6. A composition according to any preceding claim, characterized in that the composition additionally comprises at least one additional component selected from the group consisting of humectants, abrasives, anti-caries agents, anticalculus or tartar control agents, anionic carboxylate polymers, viscosity modifiers, surfactants, flavors, pigments, and mixtures thereof.

7. A composition according to any preceding claim, characterized in that the composition is a dentifrice in a form selected from the group consisting of: powder; toothpaste or dental gel; a periodontal gel; a suitable liquid to paint a dental surface; a chewing gum; a dissolvable film or strip, partially dissolvable or non-dissolvable; a pearl, a wafer; a wipe or handkerchief; an implant; a mouthwash, a foam, and dental floss.

8. A composition according to any preceding claim, characterized in that the mixture of extracts of at least three of Punica granatum, Myristica fragrans, Zingiber officinale, and Zizyphus joazeiro contains an equal weight percentage of each extract.
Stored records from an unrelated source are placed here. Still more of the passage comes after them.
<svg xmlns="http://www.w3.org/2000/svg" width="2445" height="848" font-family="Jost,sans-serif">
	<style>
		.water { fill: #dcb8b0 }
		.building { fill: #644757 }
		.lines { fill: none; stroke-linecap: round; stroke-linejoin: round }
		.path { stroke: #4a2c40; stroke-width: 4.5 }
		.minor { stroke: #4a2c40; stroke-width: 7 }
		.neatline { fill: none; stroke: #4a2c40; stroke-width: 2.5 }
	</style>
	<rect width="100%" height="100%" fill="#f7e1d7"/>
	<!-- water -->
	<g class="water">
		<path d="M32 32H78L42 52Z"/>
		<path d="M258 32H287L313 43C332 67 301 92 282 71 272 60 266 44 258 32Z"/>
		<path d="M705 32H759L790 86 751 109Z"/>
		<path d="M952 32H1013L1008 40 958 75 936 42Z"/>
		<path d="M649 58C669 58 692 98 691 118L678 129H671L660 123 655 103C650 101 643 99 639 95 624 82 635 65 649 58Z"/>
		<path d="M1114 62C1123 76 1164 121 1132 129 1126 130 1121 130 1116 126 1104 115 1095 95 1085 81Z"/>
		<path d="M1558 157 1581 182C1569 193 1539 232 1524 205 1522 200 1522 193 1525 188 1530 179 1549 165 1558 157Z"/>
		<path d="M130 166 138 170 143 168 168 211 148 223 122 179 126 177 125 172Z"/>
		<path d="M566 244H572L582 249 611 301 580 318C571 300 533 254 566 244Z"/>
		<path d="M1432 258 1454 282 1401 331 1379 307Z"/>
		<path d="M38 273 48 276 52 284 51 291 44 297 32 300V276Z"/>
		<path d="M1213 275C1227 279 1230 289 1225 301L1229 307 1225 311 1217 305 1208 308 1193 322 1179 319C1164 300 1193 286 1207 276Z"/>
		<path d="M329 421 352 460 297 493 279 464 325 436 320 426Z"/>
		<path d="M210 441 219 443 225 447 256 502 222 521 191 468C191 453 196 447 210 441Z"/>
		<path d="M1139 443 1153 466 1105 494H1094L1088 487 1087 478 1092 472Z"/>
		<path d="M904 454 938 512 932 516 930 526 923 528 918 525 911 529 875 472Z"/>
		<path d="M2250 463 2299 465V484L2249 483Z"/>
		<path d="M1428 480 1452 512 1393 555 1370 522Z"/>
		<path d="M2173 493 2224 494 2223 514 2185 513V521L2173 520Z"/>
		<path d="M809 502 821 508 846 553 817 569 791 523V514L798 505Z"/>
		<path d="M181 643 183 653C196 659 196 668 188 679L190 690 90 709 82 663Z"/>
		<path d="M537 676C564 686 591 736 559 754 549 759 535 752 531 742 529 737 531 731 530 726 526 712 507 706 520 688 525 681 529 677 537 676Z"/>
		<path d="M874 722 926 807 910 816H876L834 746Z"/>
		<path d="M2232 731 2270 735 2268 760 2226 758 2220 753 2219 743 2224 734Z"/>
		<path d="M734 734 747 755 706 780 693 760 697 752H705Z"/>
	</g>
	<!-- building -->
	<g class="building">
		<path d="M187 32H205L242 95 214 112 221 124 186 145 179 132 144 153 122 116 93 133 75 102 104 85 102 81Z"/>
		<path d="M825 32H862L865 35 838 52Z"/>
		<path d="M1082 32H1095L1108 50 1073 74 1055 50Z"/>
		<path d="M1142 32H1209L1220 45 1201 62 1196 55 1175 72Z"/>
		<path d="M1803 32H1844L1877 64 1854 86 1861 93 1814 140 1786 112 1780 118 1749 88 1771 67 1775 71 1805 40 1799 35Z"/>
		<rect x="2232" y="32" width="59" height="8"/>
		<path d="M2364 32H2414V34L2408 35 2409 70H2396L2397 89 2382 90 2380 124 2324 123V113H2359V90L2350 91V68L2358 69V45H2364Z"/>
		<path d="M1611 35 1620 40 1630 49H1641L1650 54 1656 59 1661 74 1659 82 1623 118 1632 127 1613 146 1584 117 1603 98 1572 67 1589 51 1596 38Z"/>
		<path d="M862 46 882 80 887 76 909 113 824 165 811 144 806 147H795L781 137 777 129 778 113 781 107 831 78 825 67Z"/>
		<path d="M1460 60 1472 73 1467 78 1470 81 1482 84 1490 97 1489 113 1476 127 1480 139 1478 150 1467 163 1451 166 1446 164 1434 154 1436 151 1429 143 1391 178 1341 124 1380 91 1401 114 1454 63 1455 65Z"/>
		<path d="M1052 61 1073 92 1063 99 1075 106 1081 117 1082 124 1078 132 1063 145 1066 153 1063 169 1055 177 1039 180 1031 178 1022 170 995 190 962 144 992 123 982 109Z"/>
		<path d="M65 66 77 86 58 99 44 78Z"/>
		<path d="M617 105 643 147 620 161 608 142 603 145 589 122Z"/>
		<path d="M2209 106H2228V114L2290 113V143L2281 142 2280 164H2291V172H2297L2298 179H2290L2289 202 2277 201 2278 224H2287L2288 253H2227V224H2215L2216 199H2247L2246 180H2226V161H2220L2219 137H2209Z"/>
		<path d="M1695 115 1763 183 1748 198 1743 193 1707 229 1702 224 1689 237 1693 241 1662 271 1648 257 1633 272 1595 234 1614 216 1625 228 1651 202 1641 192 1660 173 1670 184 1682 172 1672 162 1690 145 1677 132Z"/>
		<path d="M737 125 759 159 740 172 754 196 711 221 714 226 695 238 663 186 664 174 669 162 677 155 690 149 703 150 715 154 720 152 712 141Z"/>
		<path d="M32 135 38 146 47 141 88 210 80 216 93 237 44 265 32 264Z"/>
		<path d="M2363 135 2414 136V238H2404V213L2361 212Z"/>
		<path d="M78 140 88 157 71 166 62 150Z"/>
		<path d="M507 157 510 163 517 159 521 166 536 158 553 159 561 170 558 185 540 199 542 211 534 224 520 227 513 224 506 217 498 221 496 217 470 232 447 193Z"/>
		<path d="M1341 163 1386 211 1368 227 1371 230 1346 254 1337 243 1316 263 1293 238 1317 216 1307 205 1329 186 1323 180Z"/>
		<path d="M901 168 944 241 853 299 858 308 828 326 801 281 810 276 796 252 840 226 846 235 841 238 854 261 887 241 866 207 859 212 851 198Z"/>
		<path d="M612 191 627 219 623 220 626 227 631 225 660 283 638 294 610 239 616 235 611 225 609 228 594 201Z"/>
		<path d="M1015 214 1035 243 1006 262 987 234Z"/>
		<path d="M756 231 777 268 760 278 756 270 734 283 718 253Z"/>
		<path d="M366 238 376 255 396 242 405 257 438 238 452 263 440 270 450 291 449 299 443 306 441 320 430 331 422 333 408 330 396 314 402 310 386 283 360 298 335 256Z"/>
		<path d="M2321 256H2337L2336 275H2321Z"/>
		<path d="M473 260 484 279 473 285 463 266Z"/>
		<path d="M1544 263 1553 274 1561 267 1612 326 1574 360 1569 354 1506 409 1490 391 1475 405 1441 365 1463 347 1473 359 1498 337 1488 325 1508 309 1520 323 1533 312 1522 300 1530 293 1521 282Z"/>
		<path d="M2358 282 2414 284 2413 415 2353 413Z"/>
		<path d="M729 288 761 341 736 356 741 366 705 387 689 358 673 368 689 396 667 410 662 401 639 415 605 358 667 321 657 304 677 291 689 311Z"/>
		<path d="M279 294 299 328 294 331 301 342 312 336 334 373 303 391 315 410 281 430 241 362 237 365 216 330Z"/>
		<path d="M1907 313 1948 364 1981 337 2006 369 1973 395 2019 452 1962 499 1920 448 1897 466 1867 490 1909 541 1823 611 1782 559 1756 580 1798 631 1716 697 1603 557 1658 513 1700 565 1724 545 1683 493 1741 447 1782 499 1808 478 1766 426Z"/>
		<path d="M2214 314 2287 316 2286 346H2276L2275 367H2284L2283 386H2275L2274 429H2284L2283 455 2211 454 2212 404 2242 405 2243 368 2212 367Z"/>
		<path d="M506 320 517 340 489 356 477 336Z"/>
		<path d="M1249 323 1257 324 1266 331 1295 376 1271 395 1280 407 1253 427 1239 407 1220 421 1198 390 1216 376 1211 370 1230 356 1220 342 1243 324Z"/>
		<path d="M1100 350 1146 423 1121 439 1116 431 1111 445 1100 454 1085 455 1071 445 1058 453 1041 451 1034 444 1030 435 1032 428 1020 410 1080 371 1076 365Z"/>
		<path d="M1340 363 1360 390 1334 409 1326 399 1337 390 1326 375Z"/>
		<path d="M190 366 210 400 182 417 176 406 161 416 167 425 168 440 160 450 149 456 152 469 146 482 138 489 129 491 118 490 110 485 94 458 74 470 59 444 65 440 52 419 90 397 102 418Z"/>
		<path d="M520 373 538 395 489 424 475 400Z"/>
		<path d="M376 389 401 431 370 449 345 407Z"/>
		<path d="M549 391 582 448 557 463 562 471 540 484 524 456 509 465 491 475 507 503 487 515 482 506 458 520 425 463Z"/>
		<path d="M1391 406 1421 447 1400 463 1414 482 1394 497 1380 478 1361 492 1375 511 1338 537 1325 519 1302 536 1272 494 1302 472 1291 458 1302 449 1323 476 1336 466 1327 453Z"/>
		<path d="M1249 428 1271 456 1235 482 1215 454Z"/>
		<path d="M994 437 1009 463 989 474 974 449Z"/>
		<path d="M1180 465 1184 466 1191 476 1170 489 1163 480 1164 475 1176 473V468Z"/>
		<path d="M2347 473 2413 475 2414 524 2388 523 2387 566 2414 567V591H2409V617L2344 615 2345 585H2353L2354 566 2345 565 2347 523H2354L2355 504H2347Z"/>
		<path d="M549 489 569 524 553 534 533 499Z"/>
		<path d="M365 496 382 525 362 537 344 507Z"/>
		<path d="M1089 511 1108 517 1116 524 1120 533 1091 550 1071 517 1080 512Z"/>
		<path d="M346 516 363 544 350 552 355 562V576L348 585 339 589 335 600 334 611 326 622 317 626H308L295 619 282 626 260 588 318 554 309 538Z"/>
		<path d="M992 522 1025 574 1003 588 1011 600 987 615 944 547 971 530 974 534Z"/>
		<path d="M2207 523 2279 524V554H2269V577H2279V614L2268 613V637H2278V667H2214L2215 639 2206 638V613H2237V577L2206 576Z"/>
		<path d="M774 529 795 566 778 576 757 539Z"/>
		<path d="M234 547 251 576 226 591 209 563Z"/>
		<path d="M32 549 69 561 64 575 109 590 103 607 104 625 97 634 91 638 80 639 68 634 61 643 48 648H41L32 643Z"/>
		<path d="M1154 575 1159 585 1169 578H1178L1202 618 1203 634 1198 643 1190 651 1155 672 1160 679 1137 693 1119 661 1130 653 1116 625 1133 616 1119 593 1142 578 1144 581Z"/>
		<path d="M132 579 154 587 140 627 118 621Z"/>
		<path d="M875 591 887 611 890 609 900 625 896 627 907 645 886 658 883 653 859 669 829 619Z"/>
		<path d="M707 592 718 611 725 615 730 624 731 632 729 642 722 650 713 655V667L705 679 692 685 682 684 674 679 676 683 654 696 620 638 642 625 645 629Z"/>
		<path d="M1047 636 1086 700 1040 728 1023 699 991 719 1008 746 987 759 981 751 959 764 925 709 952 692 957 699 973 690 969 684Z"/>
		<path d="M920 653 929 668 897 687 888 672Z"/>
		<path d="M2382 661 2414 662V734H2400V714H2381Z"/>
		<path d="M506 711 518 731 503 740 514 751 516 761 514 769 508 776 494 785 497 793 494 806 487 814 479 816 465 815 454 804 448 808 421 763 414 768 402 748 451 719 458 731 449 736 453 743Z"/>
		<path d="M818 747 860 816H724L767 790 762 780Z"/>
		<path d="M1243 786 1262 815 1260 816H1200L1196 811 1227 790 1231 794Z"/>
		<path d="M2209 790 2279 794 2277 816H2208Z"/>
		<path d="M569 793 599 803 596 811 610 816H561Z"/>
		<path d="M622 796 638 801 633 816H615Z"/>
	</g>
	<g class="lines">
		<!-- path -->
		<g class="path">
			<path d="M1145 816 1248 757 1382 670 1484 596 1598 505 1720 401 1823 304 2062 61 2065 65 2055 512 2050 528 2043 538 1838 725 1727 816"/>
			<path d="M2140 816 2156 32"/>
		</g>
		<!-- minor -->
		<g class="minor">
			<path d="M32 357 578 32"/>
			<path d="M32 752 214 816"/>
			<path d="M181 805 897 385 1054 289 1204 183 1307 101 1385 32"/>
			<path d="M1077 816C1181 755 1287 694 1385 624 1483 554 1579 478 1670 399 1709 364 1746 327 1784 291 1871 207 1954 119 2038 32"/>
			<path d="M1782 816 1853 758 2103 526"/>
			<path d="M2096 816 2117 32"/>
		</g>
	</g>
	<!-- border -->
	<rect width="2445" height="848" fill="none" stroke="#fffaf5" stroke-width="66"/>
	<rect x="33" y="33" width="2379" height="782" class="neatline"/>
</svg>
9. A method for treating a soft tissue disease or condition of the oral cavity, characterized in that it comprises administering to the oral cavity of a patient in need thereof, a composition according to any of claims 1 to 8.

10. The method according to claim 9, characterized in that the disease or condition is xerostomia.

11. A composition according to any of claims 1 to 8, characterized in that it is for use in the treatment of xerostomia.